## Objective
Write out every line of the material below word for word, keeping each one unchanged.

Dataset excerpts:
---*---

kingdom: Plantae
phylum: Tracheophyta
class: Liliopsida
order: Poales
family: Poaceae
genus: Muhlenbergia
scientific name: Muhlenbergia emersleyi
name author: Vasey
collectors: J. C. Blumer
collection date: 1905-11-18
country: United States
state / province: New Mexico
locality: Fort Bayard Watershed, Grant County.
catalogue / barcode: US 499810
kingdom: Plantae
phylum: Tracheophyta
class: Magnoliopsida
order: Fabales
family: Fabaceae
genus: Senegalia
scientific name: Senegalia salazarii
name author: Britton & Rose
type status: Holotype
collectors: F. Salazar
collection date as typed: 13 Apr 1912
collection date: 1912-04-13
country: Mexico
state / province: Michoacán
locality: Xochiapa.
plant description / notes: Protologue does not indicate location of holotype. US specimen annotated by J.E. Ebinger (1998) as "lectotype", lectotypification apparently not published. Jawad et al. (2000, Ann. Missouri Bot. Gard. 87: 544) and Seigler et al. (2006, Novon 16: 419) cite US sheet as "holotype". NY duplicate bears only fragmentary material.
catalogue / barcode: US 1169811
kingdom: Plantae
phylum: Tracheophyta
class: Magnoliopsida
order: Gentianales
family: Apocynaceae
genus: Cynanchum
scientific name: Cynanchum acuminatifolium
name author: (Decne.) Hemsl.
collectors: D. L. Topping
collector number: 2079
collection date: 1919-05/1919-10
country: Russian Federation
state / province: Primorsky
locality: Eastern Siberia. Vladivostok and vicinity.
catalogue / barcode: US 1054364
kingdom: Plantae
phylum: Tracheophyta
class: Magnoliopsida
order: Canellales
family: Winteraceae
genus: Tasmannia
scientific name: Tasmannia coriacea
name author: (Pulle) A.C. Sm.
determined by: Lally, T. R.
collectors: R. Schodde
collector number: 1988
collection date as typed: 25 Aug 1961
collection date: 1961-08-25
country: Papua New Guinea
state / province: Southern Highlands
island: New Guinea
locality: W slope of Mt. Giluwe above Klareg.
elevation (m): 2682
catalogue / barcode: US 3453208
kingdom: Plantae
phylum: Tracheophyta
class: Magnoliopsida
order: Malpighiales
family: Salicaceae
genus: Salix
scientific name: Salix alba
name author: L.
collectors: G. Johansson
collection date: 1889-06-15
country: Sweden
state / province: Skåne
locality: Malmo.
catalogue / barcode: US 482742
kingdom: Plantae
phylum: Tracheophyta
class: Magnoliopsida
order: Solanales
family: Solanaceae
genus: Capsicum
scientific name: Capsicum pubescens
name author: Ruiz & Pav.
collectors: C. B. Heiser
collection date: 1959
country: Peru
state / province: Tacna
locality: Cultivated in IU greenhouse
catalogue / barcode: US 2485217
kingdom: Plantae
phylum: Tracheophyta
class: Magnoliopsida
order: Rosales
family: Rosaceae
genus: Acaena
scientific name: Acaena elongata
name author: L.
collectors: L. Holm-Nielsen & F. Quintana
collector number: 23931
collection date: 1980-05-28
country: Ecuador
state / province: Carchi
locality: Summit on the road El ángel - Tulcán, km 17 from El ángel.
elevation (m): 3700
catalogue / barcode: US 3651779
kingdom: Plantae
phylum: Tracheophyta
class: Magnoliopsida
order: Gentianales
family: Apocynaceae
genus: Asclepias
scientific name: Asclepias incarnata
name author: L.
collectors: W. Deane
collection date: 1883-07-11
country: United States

---*---

## Answer to this exercise
kingdom: Plantae
phylum: Tracheophyta
class: Liliopsida
order: Poales
family: Poaceae
genus: Muhlenbergia
scientific name: Muhlenbergia emersleyi
name author: Vasey
collectors: J. C. Blumer
collection date: 1905-11-18
country: United States
state / province: New Mexico
locality: Fort Bayard Watershed, Grant County.
catalogue / barcode: US 499810
kingdom: Plantae
phylum: Tracheophyta
class: Magnoliopsida
order: Fabales
family: Fabaceae
genus: Senegalia
scientific name: Senegalia salazarii
name author: Britton & Rose
type status: Holotype
collectors: F. Salazar
collection date as typed: 13 Apr 1912
collection date: 1912-04-13
country: Mexico
state / province: Michoacán
locality: Xochiapa.
plant description / notes: Protologue does not indicate location of holotype. US specimen annotated by J.E. Ebinger (1998) as "lectotype", lectotypification apparently not published. Jawad et al. (2000, Ann. Missouri Bot. Gard. 87: 544) and Seigler et al. (2006, Novon 16: 419) cite US sheet as "holotype". NY duplicate bears only fragmentary material.
catalogue / barcode: US 1169811
kingdom: Plantae
phylum: Tracheophyta
class: Magnoliopsida
order: Gentianales
family: Apocynaceae
genus: Cynanchum
scientific name: Cynanchum acuminatifolium
name author: (Decne.) Hemsl.
collectors: D. L. Topping
collector number: 2079
collection date: 1919-05/1919-10
country: Russian Federation
state / province: Primorsky
locality: Eastern Siberia. Vladivostok and vicinity.
catalogue / barcode: US 1054364
kingdom: Plantae
phylum: Tracheophyta
class: Magnoliopsida
order: Canellales
family: Winteraceae
genus: Tasmannia
scientific name: Tasmannia coriacea
name author: (Pulle) A.C. Sm.
determined by: Lally, T. R.
collectors: R. Schodde
collector number: 1988
collection date as typed: 25 Aug 1961
collection date: 1961-08-25
country: Papua New Guinea
state / province: Southern Highlands
island: New Guinea
locality: W slope of Mt. Giluwe above Klareg.
elevation (m): 2682
catalogue / barcode: US 3453208
kingdom: Plantae
phylum: Tracheophyta
class: Magnoliopsida
order: Malpighiales
family: Salicaceae
genus: Salix
scientific name: Salix alba
name author: L.
collectors: G. Johansson
collection date: 1889-06-15
country: Sweden
state / province: Skåne
locality: Malmo.
catalogue / barcode: US 482742
kingdom: Plantae
phylum: Tracheophyta
class: Magnoliopsida
order: Solanales
family: Solanaceae
genus: Capsicum
scientific name: Capsicum pubescens
name author: Ruiz & Pav.
collectors: C. B. Heiser
collection date: 1959
country: Peru
state / province: Tacna
locality: Cultivated in IU greenhouse
catalogue / barcode: US 2485217
kingdom: Plantae
phylum: Tracheophyta
class: Magnoliopsida
order: Rosales
family: Rosaceae
genus: Acaena
scientific name: Acaena elongata
name author: L.
collectors: L. Holm-Nielsen & F. Quintana
collector number: 23931
collection date: 1980-05-28
country: Ecuador
state / province: Carchi
locality: Summit on the road El ángel - Tulcán, km 17 from El ángel.
elevation (m): 3700
catalogue / barcode: US 3651779
kingdom: Plantae
phylum: Tracheophyta
class: Magnoliopsida
order: Gentianales
family: Apocynaceae
genus: Asclepias
scientific name: Asclepias incarnata
name author: L.
collectors: W. Deane
collection date: 1883-07-11
country: United States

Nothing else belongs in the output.